How Much Water Should You Drink to Power Your Summer Workouts?

Whether you're planning a road trip with friends, drinking margaritas in your backyard, or getting your tan on at the beach in 100 degree heat, now that summer is officially upon us, it's safe to assume that most of our activities will be done in the sun.

Workouts included.

And while spending time outdoors is the perfect summer diversion, making sure you stay adequately hydrated is just as important as applying your SPF 50.

Drinking a few glasses of water a day can greatly improve your overall health and prevent you from slowing down when you're having fun.

To help us better understand the benefits of H20, we've sought the help of Dr. Marina Jampolis, a physician, nutrition specialist and the author of The Doctor on Demand Diet, as well as Reebok Trainer Steve Barrett.

Together, they've broken down why hydration is necessary, what it does for our health, and how it positively impacts our workouts.

The importance of hydration during workouts

When it's hot, you sweat. This is a given.

But according to Barrett, when you don't fuel up during workouts, loss of water from your body can alter your performance.

"Being correctly hydrated before and during a workout is really a make-or-break situation," says Barrett. "A 2% drop in body water can affect the function of your brain. So no matter how motivated you are to exercise, you won't be able to perform to your fullest potential."

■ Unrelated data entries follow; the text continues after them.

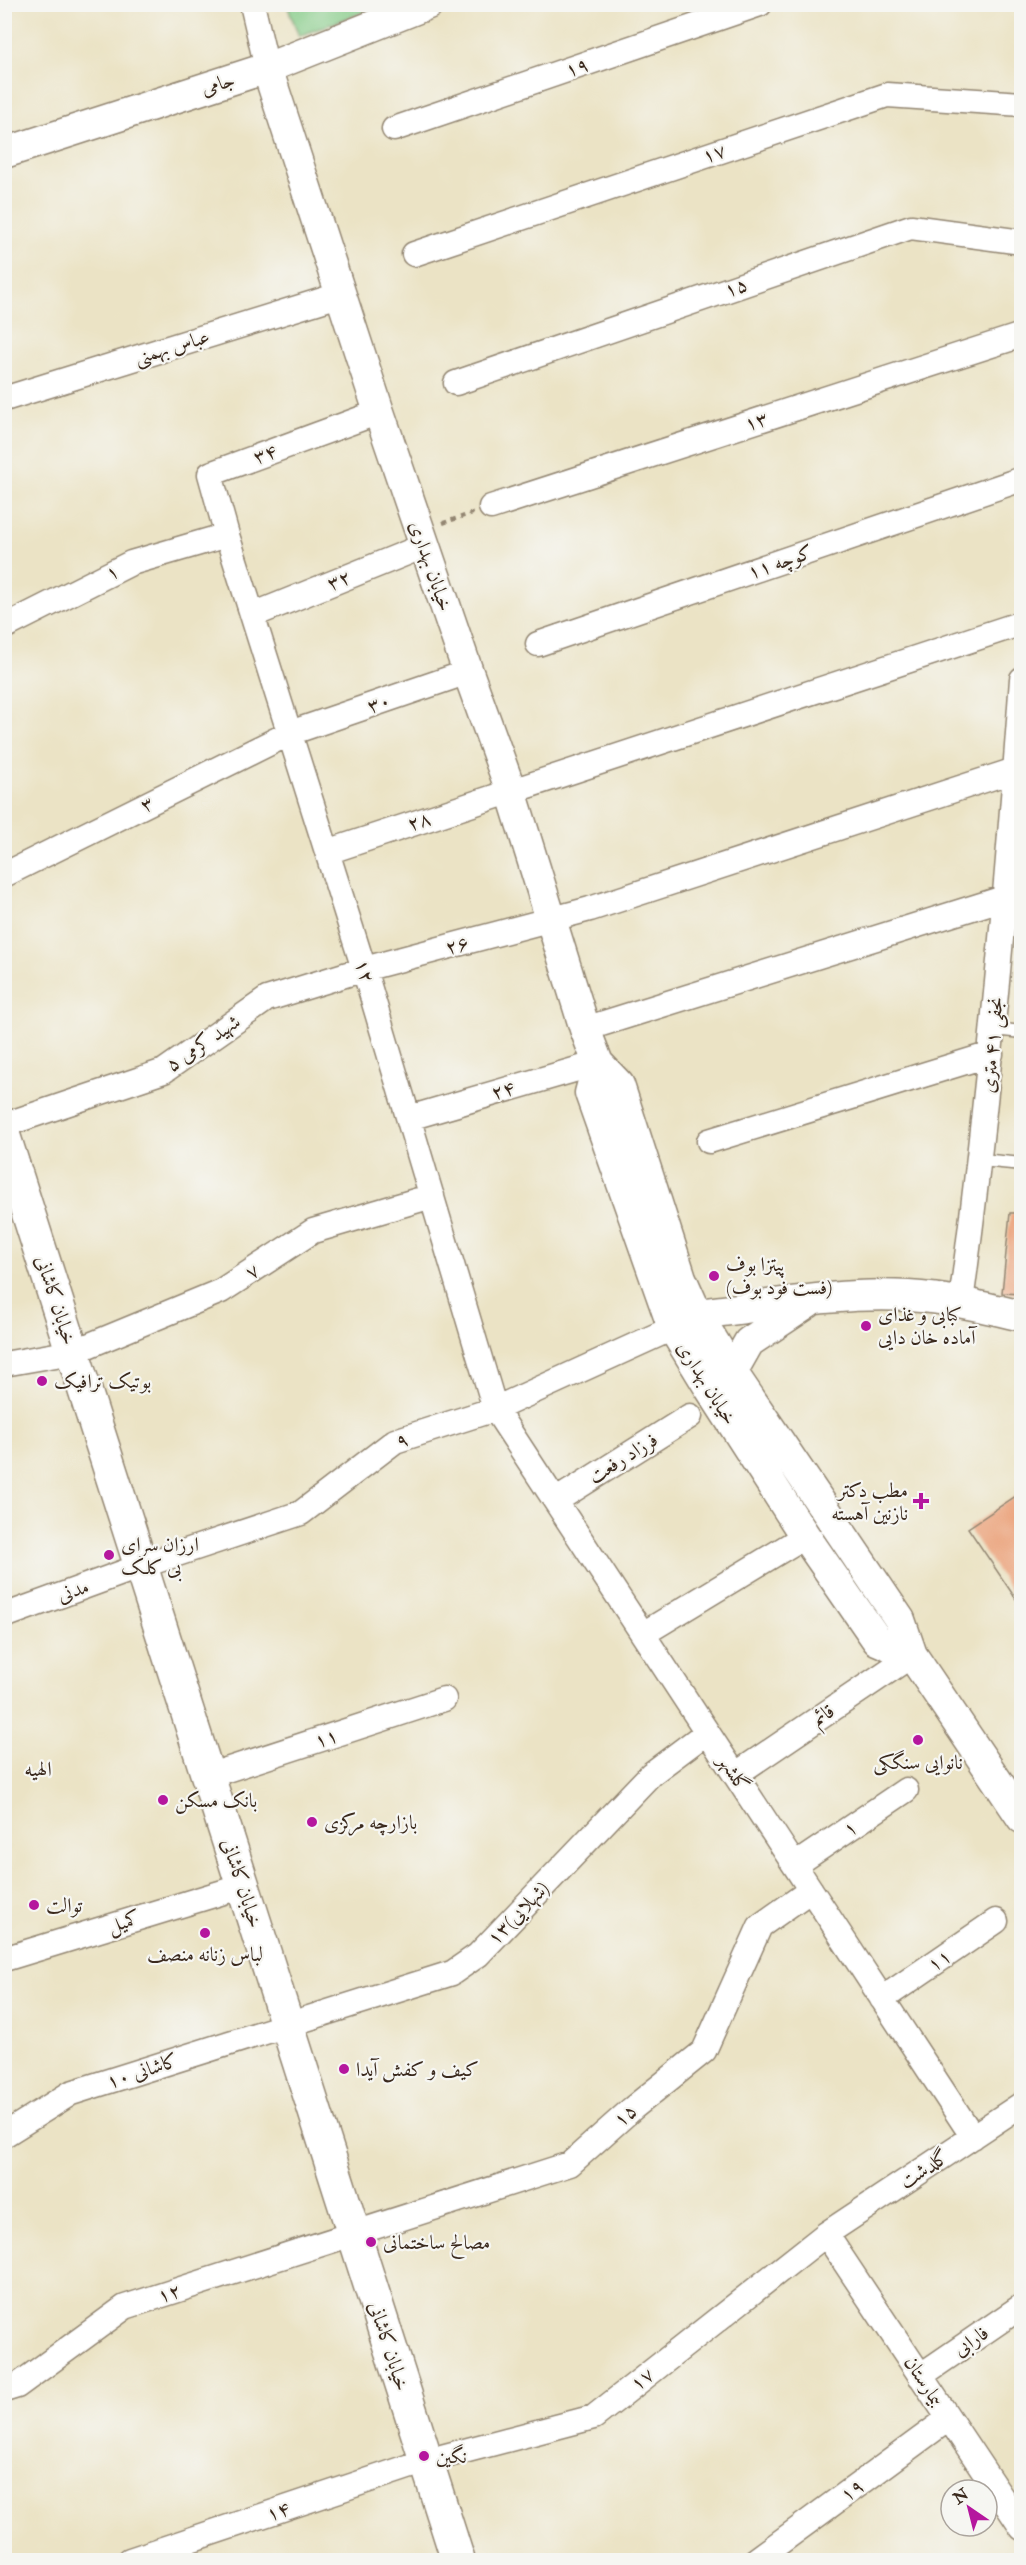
<svg xmlns="http://www.w3.org/2000/svg" width="1026" height="2565" viewBox="0 0 1026 2565" font-family="'IM FELL Double Pica',Amiri,serif">
  <rect width="100%" height="100%" fill="#f6f6f2"/>
  <filter id="ink" filterUnits="userSpaceOnUse"><feTurbulence type="fractalNoise" baseFrequency=".0167" numOctaves="2"/><feDisplacementMap in="SourceGraphic" scale="12" xChannelSelector="R" yChannelSelector="G"/><feConvolveMatrix kernelMatrix="1 2 1 2 8 2 1 2 1" color-interpolation-filters="sRGB"/></filter>
  <filter id="wash" filterUnits="userSpaceOnUse"><feTurbulence type="fractalNoise" baseFrequency=".008" numOctaves="4" result="noise"/><feDisplacementMap in="SourceGraphic" scale="24" xChannelSelector="R" yChannelSelector="G"/><feGaussianBlur stdDeviation="1.35" result="paint"/><feColorMatrix in="noise" values="0 0 0 0 0 0 0 0 0 0 0 0 0 0 0 0 0 1.4 0 .05"/><feComposite in="paint" operator="in"/></filter>
  <g filter="url(#wash)">
    <rect width="100%" height="100%" fill="#ebe3c5"/>
    <path fill="#82ca85" stroke="#5e7a52" stroke-width="1.5" d="M287,5h96l-84,31z"/>
    <g id="blocks">
      <path fill="#eba47e" d="M1010,1213h12v81l-20,-1z
        M1022,1492v116l-54,-80z"/>
    </g>
  </g>
  <g filter="url(#ink)">
    <use href="#blocks" fill-opacity="0" stroke="#938672" stroke-width="1.5"/>
    <g fill="none" stroke-linecap="round" stroke-linejoin="round">
      <defs>
        <path id="service" d="M994,1029l28,3
          M981,1160l41,4"/>
        <path id="minor" d="M252,4l15,64
          M394,129l366,-125
          M414,254l473,-159 135,9
          M456,383l455,-156 111,15
          M4,399l335,-104
          M379,412l-169,62 17,61 137,434 131,440 478,728
          M491,507l531,-172
          M253,615l171,-69
          M4,627l127,-64 96,-28
          M538,644l484,-165
          M327,852l695,-229
          M4,875l286,-142 178,-61
          M585,1029l419,-131
          M409,1118l189,-55
          M4,1125l160,-54 103,-72 97,-30 226,-60 425,-139
          M709,1141l282,-87
          M961,1302c28,-207 46,-415 61,-623
          M4,1364l69,-12 148,-61 92,-60 119,-35
          M557,1500l133,-84
          M4,1616l137,-50 160,-53 94,-72 100,-32 178,-81
          M643,1634l162,-98
          M735,1775l177,-120
          M208,1776l236,-77
          M795,1865l111,-75
          M4,1959l239,-73
          M882,1999l114,-78
          M4,2135l67,-42 381,-120 26,-18 173,-181 56,-42
          M826,2234l196,294
          M920,2376l102,-70
          M4,2390l13,-4 108,-79 445,-143 63,-56 71,-57 56,-125 51,-36
          M130,2560l296,-99 168,-44 232,-183 196,-130
          M756,2560l192,-141"/>
        <path id="tertiary" d="M267,68l112,344 89,260 43,119 74,238 13,34 21,22 62,193 16,36 35,58 168,248 12,35 110,163
          M4,153l263,-85 161,-64
          M598,1063l-8,30 83,235 36,59 96,149 72,104 35,15
          M682,1323l15,-9c70,-8 140,-22 211,-18 39,2 76,11 114,20
          M717,1382l15,-10 17,-30 59,-39"/>
        <path id="secondary" d="M4,1137l454,1423"/>
      </defs>
      <use href="#service" stroke="#938672" stroke-width="15"/>
      <use href="#minor" stroke="#938672" stroke-width="27"/>
      <use href="#tertiary" stroke="#938672" stroke-width="33"/>
      <use href="#secondary" stroke="#938672" stroke-width="36"/>
      <path stroke="#938672" stroke-width="4" stroke-dasharray="4.5 4.5" stroke-linecap="butt" d="M443,523l30,-10"/>
      <use href="#service" stroke="#fff" stroke-width="12"/>
      <use href="#minor" stroke="#fff" stroke-width="24"/>
      <use href="#tertiary" stroke="#fff" stroke-width="30"/>
      <use href="#secondary" stroke="#fff" stroke-width="33"/>
    </g>
  </g>
  <g fill="#b5179e" stroke="#f6f6f2" stroke-width="2">
    <circle cx="714" cy="1276" r="6"/>
    <circle cx="866" cy="1326" r="6"/>
    <circle cx="42" cy="1381" r="6"/>
    <path d="M918 1492h6v6h6v6h-6v6h-6v-6h-6v-6h6z"/>
    <circle cx="109" cy="1555" r="6"/>
    <circle cx="918" cy="1740" r="6"/>
    <circle cx="163" cy="1800" r="6"/>
    <circle cx="312" cy="1822" r="6"/>
    <circle cx="34" cy="1905" r="6"/>
    <circle cx="205" cy="1933" r="6"/>
    <circle cx="344" cy="2069" r="6"/>
    <circle cx="371" cy="2242" r="6"/>
    <circle cx="424" cy="2456" r="6"/>
  </g>
  <g text-anchor="middle" dominant-baseline="central" stroke-width="4.5" stroke-linejoin="round" paint-order="stroke">
    <g font-size="20" fill="#3b2a1e" stroke="#f6f6f2">
      <text transform="translate(577 67) rotate(-19)">۱۹</text>
      <text transform="translate(218 84) rotate(-18)">جامی</text>
      <text transform="translate(714 153) rotate(-19)">۱۷</text>
      <text transform="translate(736 287) rotate(-19)">۱۵</text>
      <text transform="translate(172 347) rotate(-17)">عباس بهمنی</text>
      <text transform="translate(756 421) rotate(-18)">۱۳</text>
      <text transform="translate(265 454) rotate(-20)">۳۴</text>
      <text transform="translate(780 562) rotate(-19)">کوچه ۱۱</text>
      <text transform="translate(431 566) rotate(71)">خیابان بهداری</text>
      <text transform="translate(112 572) rotate(-27)">۱</text>
      <text transform="translate(339 580) rotate(-22)">۳۲</text>
      <text transform="translate(379 703) rotate(-19)">۳۰</text>
      <text transform="translate(147 804) rotate(-26)">۳</text>
      <text transform="translate(419 821) rotate(-18)">۲۸</text>
      <text transform="translate(457 945) rotate(-15)">۲۶</text>
      <text transform="translate(365 971) rotate(73)">۱۲</text>
      <text transform="translate(203 1043) rotate(-34)">۵ شهید کرمی</text>
      <text transform="translate(992 1045) rotate(-85)">نجفی ۴۱ متری</text>
      <text transform="translate(503 1090) rotate(-16)">۲۴</text>
      <text transform="translate(252 1271) rotate(-33)">۷</text>
      <text transform="translate(56 1300) rotate(72)">خیابان کاشانی</text>
      <text transform="translate(707 1383) rotate(58)">خیابان بهداری</text>
      <text transform="translate(402 1440) rotate(-24)">۹</text>
      <text transform="translate(623 1458) rotate(-32)">فرزاد رفعت</text>
      <text transform="translate(73 1591) rotate(-20)">مدنی</text>
      <text transform="translate(823 1715) rotate(-34)">قائم</text>
      <text transform="translate(326 1738) rotate(-18)">۱۱</text>
      <text transform="translate(734 1773) rotate(57)">گلشهر</text>
      <text transform="translate(850 1828) rotate(-34)">۱</text>
      <text transform="translate(242 1883) rotate(72)">خیابان کاشانی</text>
      <text transform="translate(518 1913) rotate(-46)">۱۳(شهلایی)</text>
      <text transform="translate(124 1922) rotate(-17)">کمیل</text>
      <text transform="translate(939 1960) rotate(-34)">۱۱</text>
      <text transform="translate(142 2071) rotate(-18)">کاشانی ۱۰</text>
      <text transform="translate(625 2115) rotate(-41)">۱۵</text>
      <text transform="translate(924 2169) rotate(-33)">گلدشت</text>
      <text transform="translate(169 2293) rotate(-18)">۱۲</text>
      <text transform="translate(971 2341) rotate(-34)">فارابی</text>
      <text transform="translate(389 2346) rotate(72)">خیابان کاشانی</text>
      <text transform="translate(642 2379) rotate(-38)">۱۷</text>
      <text transform="translate(924 2381) rotate(57)">بیمارستان</text>
      <text transform="translate(852 2490) rotate(-36)">۱۹</text>
      <text transform="translate(278 2511) rotate(-19)">۱۴</text>
    </g>
    <g font-size="20" fill="#3b2a1e" stroke="#f6f6f2" text-anchor="start">
      <text x="726" y="1264">پیتزا بوف<tspan x="726" dy="23">(فست فود بوف)</tspan></text>
      <text x="878" y="1314">کبابی و غذای<tspan x="878" dy="23">آماده خان دایی</tspan></text>
      <text x="54" y="1381">بوتیک ترافیک</text>
      <text x="908" y="1490" text-anchor="end">مطب دکتر<tspan x="908" dy="23">نازنین آهسته</tspan></text>
      <text x="121" y="1544">ارزان سرای<tspan x="121" dy="23">بی کلک</tspan></text>
      <text x="918" y="1762" text-anchor="middle">نانوایی سنگکی</text>
      <text x="175" y="1800">بانک مسکن</text>
      <text x="324" y="1822">بازارچه مرکزی</text>
      <text x="46" y="1905">توالت</text>
      <text x="205" y="1954" text-anchor="middle">لباس زنانه منصف</text>
      <text x="356" y="2069">کیف و کفش آیدا</text>
      <text x="383" y="2242">مصالح ساختمانی</text>
      <text x="436" y="2456">نگین</text>
    </g>
    <g font-size="21" fill="#3b2a1e" stroke="#f6f6f2">
      <text x="38" y="1769">الهیه</text>
    </g>
  </g>
  <rect width="1026" height="2565" fill="none" stroke="#f6f6f2" stroke-width="24"/>
  <g transform="translate(969 2508) rotate(325)"><circle r="28" fill="#f6f6f2" stroke="#aba49d" stroke-width="1.5"/>
  <path d="M0-4.5L10 22L0 15L-10 22Z" fill="#b5179e"/>
  <text y="-9" font-size="16" font-weight="bold" text-anchor="middle" fill="#3b2a1e">N</text>
  </g>
</svg>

Similarly, Jampolis says that ingesting plenty of water will elevate your workout. Without it, you face some risks.

"Staying hydrated is critical during workouts," says Jampolis, "as dehydration can significantly impair performance, cause muscle cramps, increase risk of heat exhaustion and heat stroke, and can adversely affect brain function including changes in attention, visual-motor skills, memory and mood."

The benefits of H2O

When we do take the time to quench our thirst, water not only helps our insides but also improves the health of our skin.

"Water keeps your skin looking plump and hydrated," says Jampolis, "which makes you look younger and less wrinkled."

"It also keeps your kidneys functioning properly so they filter and excrete toxins."

The perfect amount of water

According to Jampolis, the amount of water you drink during workouts depends on several factors: your body size, climate, the amount of activity you do in a day, and the number of fruits and vegetables you consume.

"Individual daily requirements of water vary considerably," says Jampolis, "especially with outdoor exercise on hot summer days. In general, a healthful diet rich in fruits and vegetables will provide about one liter of water per day from food. And in addition, you should aim for drinking about half your body weight in fluid ounces."

Like Jampolis, Barrett says regular water intake is vital. But he also feels that rationing the amount of water you drink throughout the day is the most important part of working out.

"If you treat water as a healthy habit," says Barrett, "then it's much better to trickle the fluids into your system all day rather than flood it pre-workout. Make sure to drink often."

All signs point to ...

While you might think skipping that glass of water in the morning won't be a big deal, guess again.

"Water is either a catalyst to help the body perform a task or it plays a mechanical part in a process," says Barrett. "A lack of fluids can cause bloating and while it's not lethal, perpetual dehydration is sometimes associated with the development of kidney stones and also urinary tract infections."

In addition to understanding how water helps our health, it's also important to know when our bodies need a drink.

"It's important to stay adequately hydrated," says Jampolis, "but what's even more important is being mindful of the signals your body gives when it needs water. All too often we ignore the signals our bodies send to us. But if we stay alert, then we might prevent our bodies from becoming overheated."